Complement Inhibitors
The role of complement activation in IgAN pathogenesis has led to the exploration of complement inhibitors. Agents like narsoplimab, a lectin pathway inhibitor targeting MASP-2, have shown early promise in reducing proteinuria and preserving kidney function. Similarly, Iptacopan, an oral factor B inhibitor targeting the alternative complement pathway, has demonstrated reductions in proteinuria and stabilization of kidney function in clinical trials. These therapies represent a shift toward precision medicine in IgAN, focusing on the underlying immunopathology rather than nonspecific immunosuppression [63,64,67].

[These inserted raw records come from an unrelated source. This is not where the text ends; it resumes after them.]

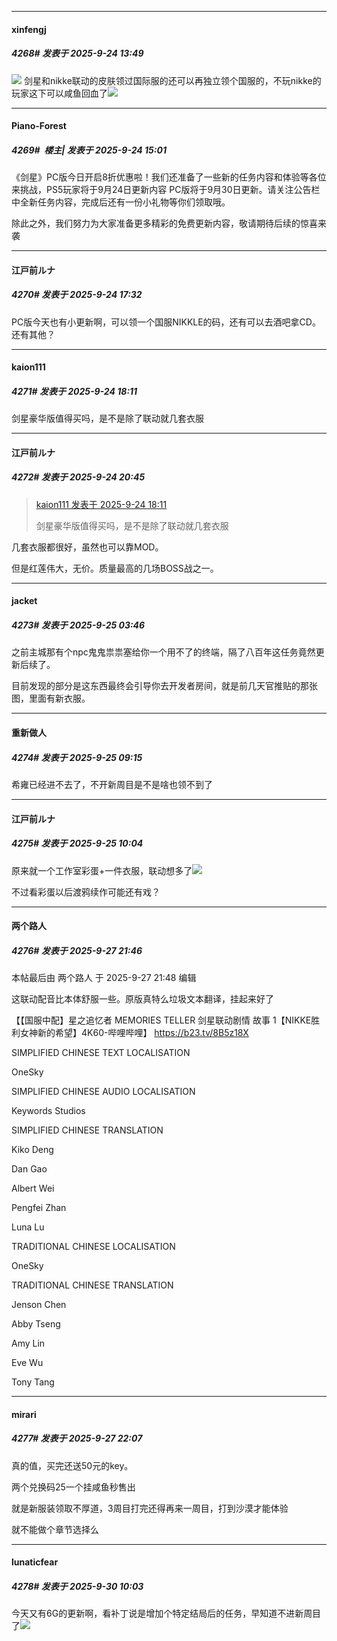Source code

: ﻿
*****

####  xinfengj  
##### 4268#       发表于 2025-9-24 13:49

<img src="https://p.sda1.dev/27/01c015185b8b08c9755b19910fd09323/CMP_20250924134749088.jpg" referrerpolicy="no-referrer">
剑星和nikke联动的皮肤领过国际服的还可以再独立领个国服的，不玩nikke的玩家这下可以咸鱼回血了<img src="https://static.stage1st.com/image/smiley/face2017/032.png" referrerpolicy="no-referrer">


*****

####  Piano-Forest  
##### 4269#         楼主| 发表于 2025-9-24 15:01

《剑星》PC版今日开启8折优惠啦！我们还准备了一些新的任务内容和体验等各位来挑战，PS5玩家将于9月24日更新内容 PC版将于9月30日更新。请关注公告栏中全新任务内容，完成后还有一份小礼物等你们领取哦。 

除此之外，我们努力为大家准备更多精彩的免费更新内容，敬请期待后续的惊喜来袭


*****

####  江戸前ルナ  
##### 4270#       发表于 2025-9-24 17:32

PC版今天也有小更新啊，可以领一个国服NIKKLE的码，还有可以去酒吧拿CD。还有其他？


*****

####  kaion111  
##### 4271#       发表于 2025-9-24 18:11

剑星豪华版值得买吗，是不是除了联动就几套衣服


*****

####  江戸前ルナ  
##### 4272#       发表于 2025-9-24 20:45

<blockquote><a href="httphttps://stage1st.com/2b/forum.php?mod=redirect&amp;goto=findpost&amp;pid=68482704&amp;ptid=1978008" target="_blank">kaion111 发表于 2025-9-24 18:11</a>

剑星豪华版值得买吗，是不是除了联动就几套衣服</blockquote>
几套衣服都很好，虽然也可以靠MOD。

但是红莲伟大，无价。质量最高的几场BOSS战之一。


*****

####  jacket  
##### 4273#       发表于 2025-9-25 03:46

之前主城那有个npc鬼鬼祟祟塞给你一个用不了的终端，隔了八百年这任务竟然更新后续了。

目前发现的部分是这东西最终会引导你去开发者房间，就是前几天官推贴的那张图，里面有新衣服。


*****

####  重新做人  
##### 4274#       发表于 2025-9-25 09:15

希雍已经进不去了，不开新周目是不是啥也领不到了


*****

####  江戸前ルナ  
##### 4275#       发表于 2025-9-25 10:04

原来就一个工作室彩蛋+一件衣服，联动想多了<img src="https://static.stage1st.com/image/smiley/face2017/018.png" referrerpolicy="no-referrer">

不过看彩蛋以后渡鸦续作可能还有戏？


*****

####  两个路人  
##### 4276#       发表于 2025-9-27 21:46

 本帖最后由 两个路人 于 2025-9-27 21:48 编辑 

这联动配音比本体舒服一些。原版真特么垃圾文本翻译，挂起来好了

【【国服中配】星之追忆者 MEMORIES TELLER 剑星联动剧情 故事 1【NIKKE胜利女神新的希望】4K60-哔哩哔哩】 https://b23.tv/8B5z18X

SIMPLIFIED CHINESE TEXT LOCALISATION

OneSky

SIMPLIFIED CHINESE AUDIO LOCALISATION

Keywords Studios

SIMPLIFIED CHINESE TRANSLATION

Kiko Deng

Dan Gao

Albert Wei

Pengfei Zhan

Luna Lu

TRADITIONAL CHINESE LOCALISATION

OneSky

TRADITIONAL CHINESE TRANSLATION

Jenson Chen

Abby Tseng

Amy Lin

Eve Wu

Tony Tang


*****

####  mirari  
##### 4277#       发表于 2025-9-27 22:07

真的值，买完还送50元的key。

两个兑换码25一个挂咸鱼秒售出

就是新服装领取不厚道，3周目打完还得再来一周目，打到沙漠才能体验

就不能做个章节选择么


*****

####  lunaticfear  
##### 4278#       发表于 2025-9-30 10:03

今天又有6G的更新啊，看补丁说是增加个特定结局后的任务，早知道不进新周目了<img src="https://static.stage1st.com/image/smiley/face2017/002.png" referrerpolicy="no-referrer">

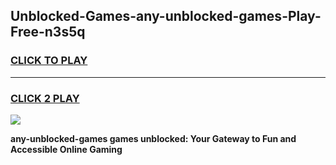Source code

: 
## Unblocked-Games-any-unblocked-games-Play-Free-n3s5q
<h3>
<a href="https://premium76.site?title=any-unblocked-games&ref=15A">CLICK TO PLAY</a></h3>
<hr>

<h3>
<a href="https://premium76.site?title=any-unblocked-games&ref=15A">CLICK 2 PLAY</a>
  
</h3>

<a href="https://premium76.site?title=any-unblocked-games&ref=15A"><img src="https://clearcache.store/games.png"></a>


**any-unblocked-games games unblocked: Your Gateway to Fun and Accessible Online Gaming**
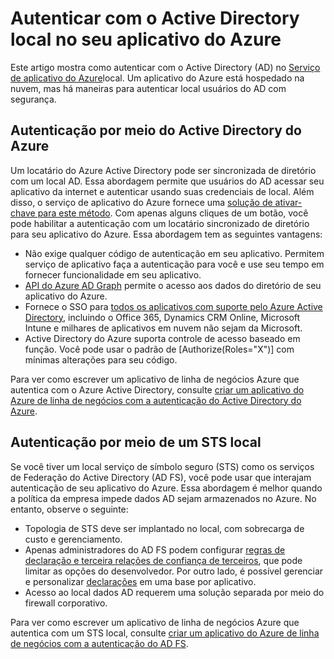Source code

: <properties 
    pageTitle="Autenticar com o Active Directory local em seu aplicativo Azure | Microsoft Azure" 
    description="Saiba mais sobre as diferentes opções para os aplicativos de linha de negócios em um serviço de aplicativo do Azure para autenticar com o Active Directory local" 
    services="app-service" 
    documentationCenter="" 
    authors="cephalin" 
    manager="wpickett" 
    editor="jimbe"/>

<tags 
    ms.service="app-service" 
    ms.devlang="na" 
    ms.topic="article" 
    ms.tgt_pltfrm="na" 
    ms.workload="web" 
    ms.date="08/31/2016" 
    ms.author="cephalin"/>

# <a name="authenticate-with-on-premises-active-directory-in-your-azure-app"></a>Autenticar com o Active Directory local no seu aplicativo do Azure #

Este artigo mostra como autenticar com o Active Directory (AD) no [Serviço de aplicativo do Azure](../app-service/app-service-value-prop-what-is.md)local. Um aplicativo do Azure está hospedado na nuvem, mas há maneiras para autenticar local usuários do AD com segurança. 

## <a name="authenticate-through-azure-active-directory"></a>Autenticação por meio do Active Directory do Azure
Um locatário do Azure Active Directory pode ser sincronizada de diretório com um local AD. Essa abordagem permite que usuários do AD acessar seu aplicativo da internet e autenticar usando suas credenciais de local. Além disso, o serviço de aplicativo do Azure fornece uma [solução de ativar-chave para este método](../app-service-mobile/app-service-mobile-how-to-configure-active-directory-authentication.md). Com apenas alguns cliques de um botão, você pode habilitar a autenticação com um locatário sincronizado de diretório para seu aplicativo do Azure. Essa abordagem tem as seguintes vantagens:

-   Não exige qualquer código de autenticação em seu aplicativo. Permitem serviço de aplicativo faça a autenticação para você e use seu tempo em fornecer funcionalidade em seu aplicativo.
-   [API do Azure AD Graph](http://msdn.microsoft.com/library/azure/hh974476.aspx) permite o acesso aos dados do diretório de seu aplicativo do Azure.
-   Fornece o SSO para [todos os aplicativos com suporte pelo Azure Active Directory](/marketplace/active-directory/), incluindo o Office 365, Dynamics CRM Online, Microsoft Intune e milhares de aplicativos em nuvem não sejam da Microsoft. 
-   Active Directory do Azure suporta controle de acesso baseado em função. Você pode usar o padrão de [Authorize(Roles="X")] com mínimas alterações para seu código.

Para ver como escrever um aplicativo de linha de negócios Azure que autentica com o Azure Active Directory, consulte [criar um aplicativo do Azure de linha de negócios com a autenticação do Active Directory do Azure](web-sites-dotnet-lob-application-azure-ad.md).

## <a name="authenticate-through-an-on-premises-sts"></a>Autenticação por meio de um STS local
Se você tiver um local serviço de símbolo seguro (STS) como os serviços de Federação do Active Directory (AD FS), você pode usar que interajam autenticação de seu aplicativo do Azure. Essa abordagem é melhor quando a política da empresa impede dados AD sejam armazenados no Azure. No entanto, observe o seguinte:

-   Topologia de STS deve ser implantado no local, com sobrecarga de custo e gerenciamento.
-   Apenas administradores do AD FS podem configurar [regras de declaração e terceira relações de confiança de terceiros](http://technet.microsoft.com/library/dd807108.aspx), que pode limitar as opções do desenvolvedor. Por outro lado, é possível gerenciar e personalizar [declarações](http://technet.microsoft.com/library/ee913571.aspx) em uma base por aplicativo.
-   Acesso ao local dados AD requerem uma solução separada por meio do firewall corporativo.

Para ver como escrever um aplicativo de linha de negócios Azure que autentica com um STS local, consulte [criar um aplicativo do Azure de linha de negócios com a autenticação do AD FS](web-sites-dotnet-lob-application-adfs.md).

Special Populations and Considerations
The approach taken by adult and Paediatric nephrologists in the treatment of IgA nephropathy is different. Even though both show the characteristic clinical presentation of IgA nephropathy of haematuria, proteinuria and IgA deposits [68]. It was observed that the children affected with Ig A nephropathy were prescribed Immunosuppressive therapy more often than the Ig A nephropathy affected adults.The treatment regimen was corticosteroid monotherapy or combination therapy with other immunosuppressive drugs [68]. Compared to adults, children were more frequently started on immunosuppressive therapy prior to a biopsy confirming the diagnosis of IgAN [69].
Future Directions
Despite growing insight into the shared mechanisms underlying IgA vasculitis with renal involvement and IgA nephropathy, significant challenges remain in predicting disease progression, individualizing treatment, and achieving early diagnosis. A key area of ongoing research focuses on the identification and validation of non-invasive biomarkers to detect renal involvement at an early stage and to monitor therapeutic response. Promising candidates include galactose-deficient IgA1, circulating immune complexes, and urinary cytokines, but none have yet been incorporated into routine clinical practice due to variability in sensitivity and specificity [70-73]. Simultaneously, multiple clinical trials are underway investigating targeted therapies to modulate mucosal immunity, reduce mesangial deposition, and attenuate downstream inflammatory responses. Trials evaluating complement inhibitors, corticosteroid-sparing regimens, and novel biologics such as B-cell or BAFF inhibitors reflect a shift toward precision medicine in managing glomerular injury associated with IgA vasculitis [72-75]. Additionally, the field continues to grapple with the lack of standardized classification systems for renal pathology in IgA vasculitis, which limits the comparability of studies and complicates risk stratification. Although the Oxford classification provides a histologic framework for IgA nephropathy, its applicability to IgA vasculitis remains debated. Establishing a consensus-based histopathologic and clinical classification specific to IgA vasculitis with renal involvement is essential to unify research efforts, guide clinical decisions, and improve outcome prediction [72-77]. Together, these future directions underscore a growing movement toward integrating molecular diagnostics, clinical phenotyping, and collaborative trial networks to improve long-term renal outcomes in both children and adults affected by IgA vasculitis.
Conclusion
Renal involvement in IgA vasculitis is the most significant determinant of long-term morbidity, especially in adult patients. Early recognition of clinical and laboratory indicators of nephritis, coupled with timely renal biopsy and risk-based treatment strategies, is critical to preventing irreversible renal damage. While most patients with mild renal findings have a favorable prognosis, those with persistent proteinuria, hypertension, or crescentic glomerulonephritis require close monitoring and aggressive therapy. Multidisciplinary care and long-term follow-up are essential to optimize renal outcomes. Advances in biomarker research and individualized immunosuppressive regimens represent promising future directions in the management of IgAV nephritis.